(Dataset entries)

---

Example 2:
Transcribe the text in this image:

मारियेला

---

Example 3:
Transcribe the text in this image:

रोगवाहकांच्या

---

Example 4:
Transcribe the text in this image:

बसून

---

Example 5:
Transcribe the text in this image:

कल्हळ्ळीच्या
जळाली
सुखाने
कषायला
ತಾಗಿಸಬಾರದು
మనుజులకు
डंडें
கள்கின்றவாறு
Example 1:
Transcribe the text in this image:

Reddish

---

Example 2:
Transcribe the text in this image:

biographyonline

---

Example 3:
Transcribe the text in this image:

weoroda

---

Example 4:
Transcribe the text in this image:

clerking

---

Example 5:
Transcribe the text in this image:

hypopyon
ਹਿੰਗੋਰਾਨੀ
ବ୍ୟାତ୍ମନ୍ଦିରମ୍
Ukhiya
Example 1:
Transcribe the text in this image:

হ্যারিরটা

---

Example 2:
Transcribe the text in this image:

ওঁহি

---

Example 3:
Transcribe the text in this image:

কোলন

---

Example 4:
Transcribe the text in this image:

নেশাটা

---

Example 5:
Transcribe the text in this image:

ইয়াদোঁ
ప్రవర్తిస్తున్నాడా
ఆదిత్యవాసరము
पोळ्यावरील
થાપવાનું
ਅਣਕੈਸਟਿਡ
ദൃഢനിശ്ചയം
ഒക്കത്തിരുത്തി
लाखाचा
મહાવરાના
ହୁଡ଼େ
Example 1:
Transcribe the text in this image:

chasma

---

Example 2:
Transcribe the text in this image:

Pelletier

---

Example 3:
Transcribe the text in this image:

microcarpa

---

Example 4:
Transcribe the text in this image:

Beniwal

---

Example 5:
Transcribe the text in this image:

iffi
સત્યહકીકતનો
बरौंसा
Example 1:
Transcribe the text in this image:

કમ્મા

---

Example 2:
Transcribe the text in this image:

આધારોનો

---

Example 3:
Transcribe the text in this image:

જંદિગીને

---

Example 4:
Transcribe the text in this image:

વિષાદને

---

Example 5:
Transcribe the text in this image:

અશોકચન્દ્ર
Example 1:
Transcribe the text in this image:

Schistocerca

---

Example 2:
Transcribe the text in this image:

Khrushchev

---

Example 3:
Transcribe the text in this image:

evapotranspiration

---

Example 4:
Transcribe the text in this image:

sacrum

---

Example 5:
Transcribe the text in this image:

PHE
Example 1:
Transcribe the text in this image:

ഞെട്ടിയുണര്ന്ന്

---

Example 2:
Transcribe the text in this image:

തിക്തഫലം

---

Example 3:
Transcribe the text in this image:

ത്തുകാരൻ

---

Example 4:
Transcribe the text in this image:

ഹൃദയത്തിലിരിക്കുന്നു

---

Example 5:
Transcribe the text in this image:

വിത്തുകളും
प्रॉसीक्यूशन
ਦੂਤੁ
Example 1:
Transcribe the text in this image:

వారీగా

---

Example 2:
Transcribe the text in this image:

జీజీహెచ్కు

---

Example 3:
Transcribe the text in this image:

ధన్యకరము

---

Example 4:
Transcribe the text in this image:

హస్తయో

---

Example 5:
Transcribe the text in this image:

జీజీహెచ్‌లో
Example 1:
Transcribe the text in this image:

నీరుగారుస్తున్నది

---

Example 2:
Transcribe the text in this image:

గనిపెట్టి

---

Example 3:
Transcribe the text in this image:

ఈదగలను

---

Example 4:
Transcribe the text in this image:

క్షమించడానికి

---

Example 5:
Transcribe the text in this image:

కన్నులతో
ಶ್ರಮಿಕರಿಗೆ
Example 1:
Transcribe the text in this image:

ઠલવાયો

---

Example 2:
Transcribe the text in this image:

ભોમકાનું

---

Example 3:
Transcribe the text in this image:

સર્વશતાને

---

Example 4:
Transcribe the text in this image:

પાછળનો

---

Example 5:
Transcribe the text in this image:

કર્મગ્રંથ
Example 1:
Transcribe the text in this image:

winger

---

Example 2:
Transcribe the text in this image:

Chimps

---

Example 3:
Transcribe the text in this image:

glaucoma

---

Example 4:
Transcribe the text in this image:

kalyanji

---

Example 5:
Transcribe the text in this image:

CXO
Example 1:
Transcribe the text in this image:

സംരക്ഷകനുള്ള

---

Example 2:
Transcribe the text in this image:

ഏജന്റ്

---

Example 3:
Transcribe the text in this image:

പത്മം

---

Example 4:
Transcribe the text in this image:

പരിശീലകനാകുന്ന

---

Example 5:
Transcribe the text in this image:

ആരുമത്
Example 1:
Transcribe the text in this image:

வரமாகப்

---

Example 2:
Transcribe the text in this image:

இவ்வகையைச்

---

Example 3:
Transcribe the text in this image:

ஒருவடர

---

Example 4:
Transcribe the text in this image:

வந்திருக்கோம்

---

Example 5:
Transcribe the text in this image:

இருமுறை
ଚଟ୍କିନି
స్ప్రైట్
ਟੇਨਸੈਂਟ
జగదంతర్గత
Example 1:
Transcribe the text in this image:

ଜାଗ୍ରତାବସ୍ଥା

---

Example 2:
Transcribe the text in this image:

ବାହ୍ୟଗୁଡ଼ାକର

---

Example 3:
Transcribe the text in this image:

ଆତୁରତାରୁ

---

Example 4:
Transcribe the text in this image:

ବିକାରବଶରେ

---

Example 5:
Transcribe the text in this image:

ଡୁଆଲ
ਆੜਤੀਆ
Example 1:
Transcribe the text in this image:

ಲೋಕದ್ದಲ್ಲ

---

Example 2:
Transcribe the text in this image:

GOAL OF THE EXERCISE
All entries must be printed exactly, with nothing omitted.

RESULT FOR THIS TASK
---

Example 2:
Transcribe the text in this image:

मारियेला

---

Example 3:
Transcribe the text in this image:

रोगवाहकांच्या

---

Example 4:
Transcribe the text in this image:

बसून

---

Example 5:
Transcribe the text in this image:

कल्हळ्ळीच्या
जळाली
सुखाने
कषायला
ತಾಗಿಸಬಾರದು
మనుజులకు
डंडें
கள்கின்றவாறு
Example 1:
Transcribe the text in this image:

Reddish

---

Example 2:
Transcribe the text in this image:

biographyonline

---

Example 3:
Transcribe the text in this image:

weoroda

---

Example 4:
Transcribe the text in this image:

clerking

---

Example 5:
Transcribe the text in this image:

hypopyon
ਹਿੰਗੋਰਾਨੀ
ବ୍ୟାତ୍ମନ୍ଦିରମ୍
Ukhiya
Example 1:
Transcribe the text in this image:

হ্যারিরটা

---

Example 2:
Transcribe the text in this image:

ওঁহি

---

Example 3:
Transcribe the text in this image:

কোলন

---

Example 4:
Transcribe the text in this image:

নেশাটা

---

Example 5:
Transcribe the text in this image:

ইয়াদোঁ
ప్రవర్తిస్తున్నాడా
ఆదిత్యవాసరము
पोळ्यावरील
થાપવાનું
ਅਣਕੈਸਟਿਡ
ദൃഢനിശ്ചയം
ഒക്കത്തിരുത്തി
लाखाचा
મહાવરાના
ହୁଡ଼େ
Example 1:
Transcribe the text in this image:

chasma

---

Example 2:
Transcribe the text in this image:

Pelletier

---

Example 3:
Transcribe the text in this image:

microcarpa

---

Example 4:
Transcribe the text in this image:

Beniwal

---

Example 5:
Transcribe the text in this image:

iffi
સત્યહકીકતનો
बरौंसा
Example 1:
Transcribe the text in this image:

કમ્મા

---

Example 2:
Transcribe the text in this image:

આધારોનો

---

Example 3:
Transcribe the text in this image:

જંદિગીને

---

Example 4:
Transcribe the text in this image:

વિષાદને

---

Example 5:
Transcribe the text in this image:

અશોકચન્દ્ર
Example 1:
Transcribe the text in this image:

Schistocerca

---

Example 2:
Transcribe the text in this image:

Khrushchev

---

Example 3:
Transcribe the text in this image:

evapotranspiration

---

Example 4:
Transcribe the text in this image:

sacrum

---

Example 5:
Transcribe the text in this image:

PHE
Example 1:
Transcribe the text in this image:

ഞെട്ടിയുണര്ന്ന്

---

Example 2:
Transcribe the text in this image:

തിക്തഫലം

---

Example 3:
Transcribe the text in this image:

ത്തുകാരൻ

---

Example 4:
Transcribe the text in this image:

ഹൃദയത്തിലിരിക്കുന്നു

---

Example 5:
Transcribe the text in this image:

വിത്തുകളും
प्रॉसीक्यूशन
ਦੂਤੁ
Example 1:
Transcribe the text in this image:

వారీగా

---

Example 2:
Transcribe the text in this image:

జీజీహెచ్కు

---

Example 3:
Transcribe the text in this image:

ధన్యకరము

---

Example 4:
Transcribe the text in this image:

హస్తయో

---

Example 5:
Transcribe the text in this image:

జీజీహెచ్‌లో
Example 1:
Transcribe the text in this image:

నీరుగారుస్తున్నది

---

Example 2:
Transcribe the text in this image:

గనిపెట్టి

---

Example 3:
Transcribe the text in this image:

ఈదగలను

---

Example 4:
Transcribe the text in this image:

క్షమించడానికి

---

Example 5:
Transcribe the text in this image:

కన్నులతో
ಶ್ರಮಿಕರಿಗೆ
Example 1:
Transcribe the text in this image:

ઠલવાયો

---

Example 2:
Transcribe the text in this image:

ભોમકાનું

---

Example 3:
Transcribe the text in this image:

સર્વશતાને

---

Example 4:
Transcribe the text in this image:

પાછળનો

---

Example 5:
Transcribe the text in this image:

કર્મગ્રંથ
Example 1:
Transcribe the text in this image:

winger

---

Example 2:
Transcribe the text in this image:

Chimps

---

Example 3:
Transcribe the text in this image:

glaucoma

---

Example 4:
Transcribe the text in this image:

kalyanji

---

Example 5:
Transcribe the text in this image:

CXO
Example 1:
Transcribe the text in this image:

സംരക്ഷകനുള്ള

---

Example 2:
Transcribe the text in this image:

ഏജന്റ്

---

Example 3:
Transcribe the text in this image:

പത്മം

---

Example 4:
Transcribe the text in this image:

പരിശീലകനാകുന്ന

---

Example 5:
Transcribe the text in this image:

ആരുമത്
Example 1:
Transcribe the text in this image:

வரமாகப்

---

Example 2:
Transcribe the text in this image:

இவ்வகையைச்

---

Example 3:
Transcribe the text in this image:

ஒருவடர

---

Example 4:
Transcribe the text in this image:

வந்திருக்கோம்

---

Example 5:
Transcribe the text in this image:

இருமுறை
ଚଟ୍କିନି
స్ప్రైట్
ਟੇਨਸੈਂਟ
జగదంతర్గత
Example 1:
Transcribe the text in this image:

ଜାଗ୍ରତାବସ୍ଥା

---

Example 2:
Transcribe the text in this image:

ବାହ୍ୟଗୁଡ଼ାକର

---

Example 3:
Transcribe the text in this image:

ଆତୁରତାରୁ

---

Example 4:
Transcribe the text in this image:

ବିକାରବଶରେ

---

Example 5:
Transcribe the text in this image:

ଡୁଆଲ
ਆੜਤੀਆ
Example 1:
Transcribe the text in this image:

ಲೋಕದ್ದಲ್ಲ

---

Example 2:
Transcribe the text in this image:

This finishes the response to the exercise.